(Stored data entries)
---+---
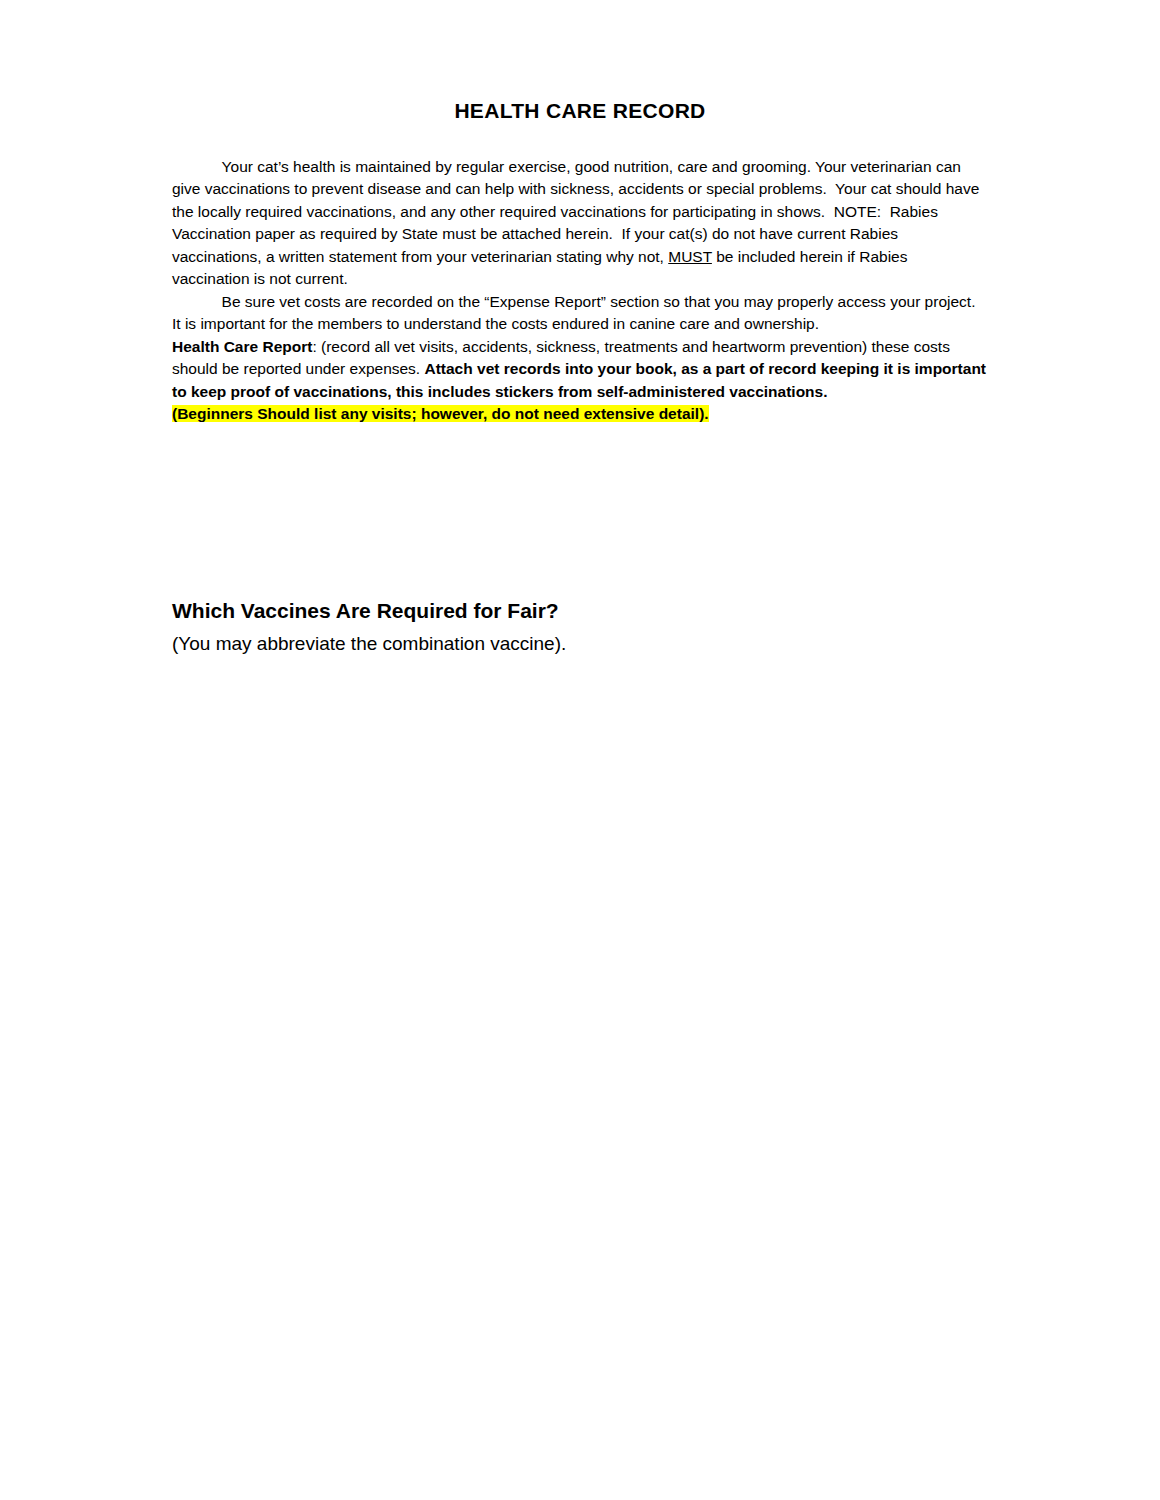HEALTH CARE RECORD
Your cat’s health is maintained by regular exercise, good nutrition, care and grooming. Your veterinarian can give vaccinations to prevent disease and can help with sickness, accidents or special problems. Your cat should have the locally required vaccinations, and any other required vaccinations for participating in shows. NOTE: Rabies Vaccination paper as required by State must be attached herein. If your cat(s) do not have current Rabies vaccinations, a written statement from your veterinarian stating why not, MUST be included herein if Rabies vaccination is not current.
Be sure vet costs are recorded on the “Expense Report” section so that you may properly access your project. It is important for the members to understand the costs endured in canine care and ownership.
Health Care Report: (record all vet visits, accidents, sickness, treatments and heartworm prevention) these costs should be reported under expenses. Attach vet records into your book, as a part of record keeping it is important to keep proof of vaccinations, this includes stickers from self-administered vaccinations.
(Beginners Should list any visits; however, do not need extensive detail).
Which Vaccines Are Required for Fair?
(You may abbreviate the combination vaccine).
---+---
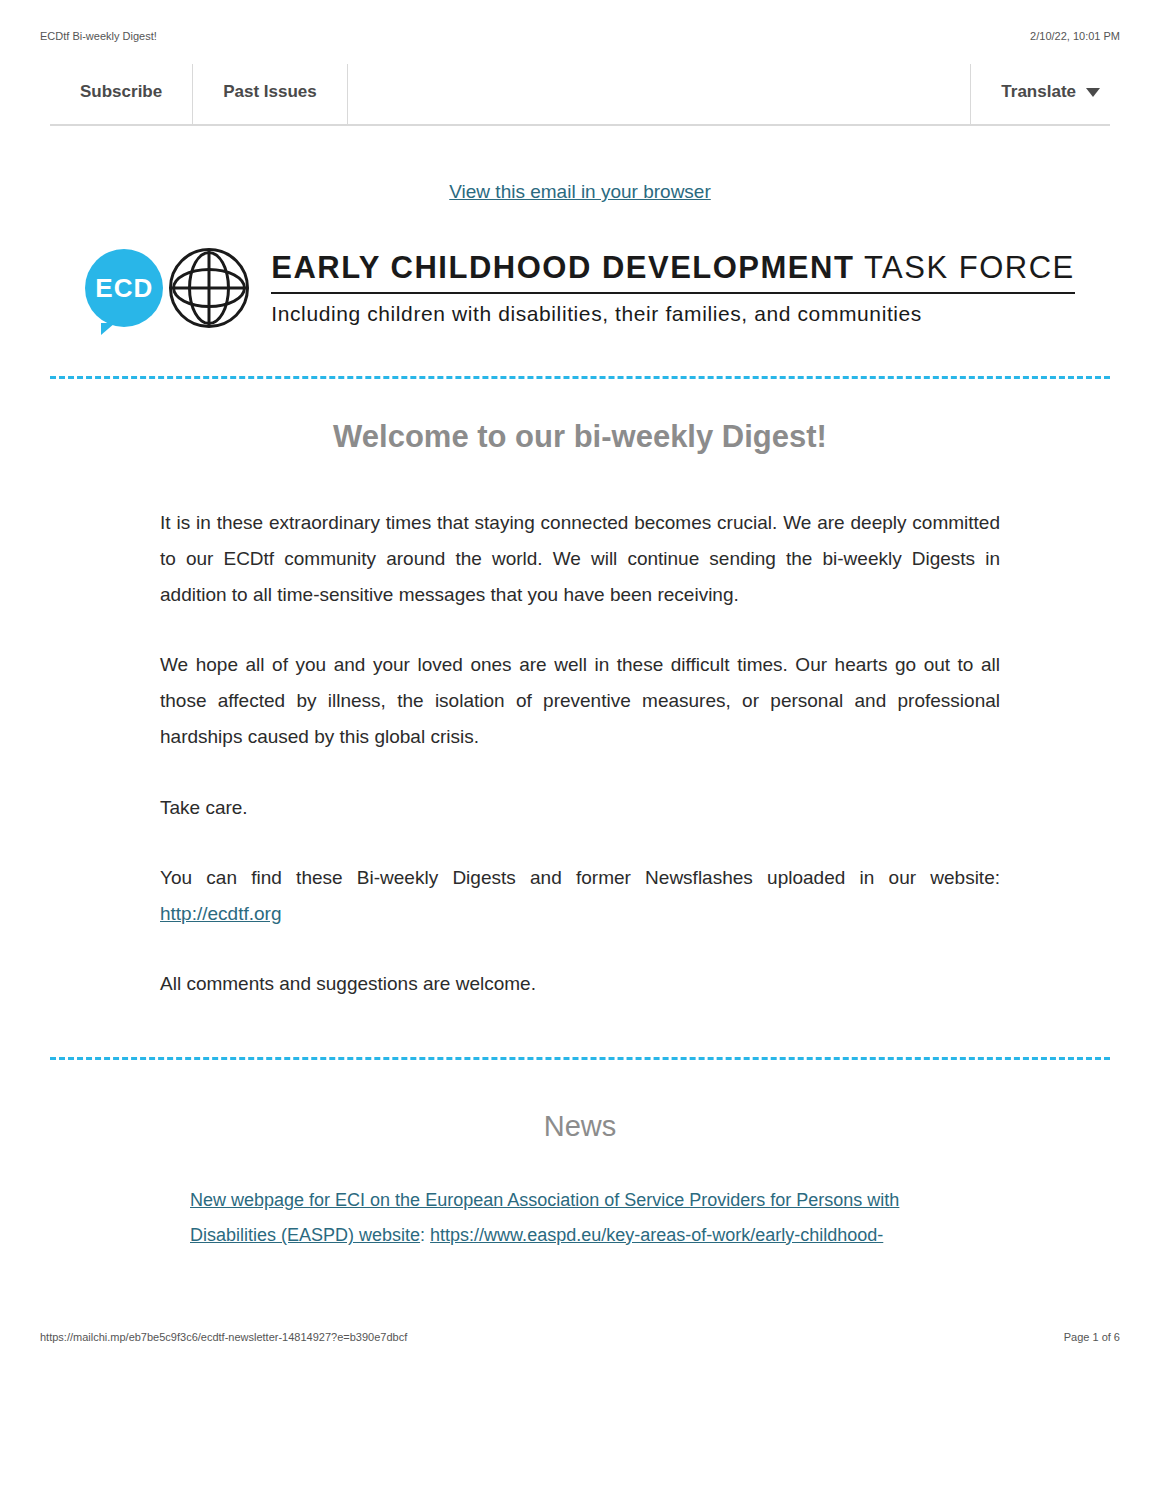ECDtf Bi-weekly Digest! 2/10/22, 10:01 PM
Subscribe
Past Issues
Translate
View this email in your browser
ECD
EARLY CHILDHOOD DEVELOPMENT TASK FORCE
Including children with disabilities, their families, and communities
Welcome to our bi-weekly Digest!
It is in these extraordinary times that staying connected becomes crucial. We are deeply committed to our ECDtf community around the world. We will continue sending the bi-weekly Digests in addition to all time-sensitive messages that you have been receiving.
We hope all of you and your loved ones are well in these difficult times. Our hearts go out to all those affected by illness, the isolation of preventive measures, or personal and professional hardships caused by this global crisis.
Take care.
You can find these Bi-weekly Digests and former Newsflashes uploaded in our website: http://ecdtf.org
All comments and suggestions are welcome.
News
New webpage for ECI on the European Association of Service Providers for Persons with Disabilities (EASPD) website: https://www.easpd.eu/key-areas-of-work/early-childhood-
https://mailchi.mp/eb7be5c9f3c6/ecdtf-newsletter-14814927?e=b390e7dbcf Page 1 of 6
---+---
Exercise.
Identify the lines in the entries that hold "important" and return each one.

Exercise answer.
Be sure vet costs are recorded on the “Expense Report” section so that you may properly access your project. It is important for the members to understand the costs endured in canine care and ownership.
Health Care Report: (record all vet visits, accidents, sickness, treatments and heartworm prevention) these costs should be reported under expenses. Attach vet records into your book, as a part of record keeping it is important to keep proof of vaccinations, this includes stickers from self-administered vaccinations.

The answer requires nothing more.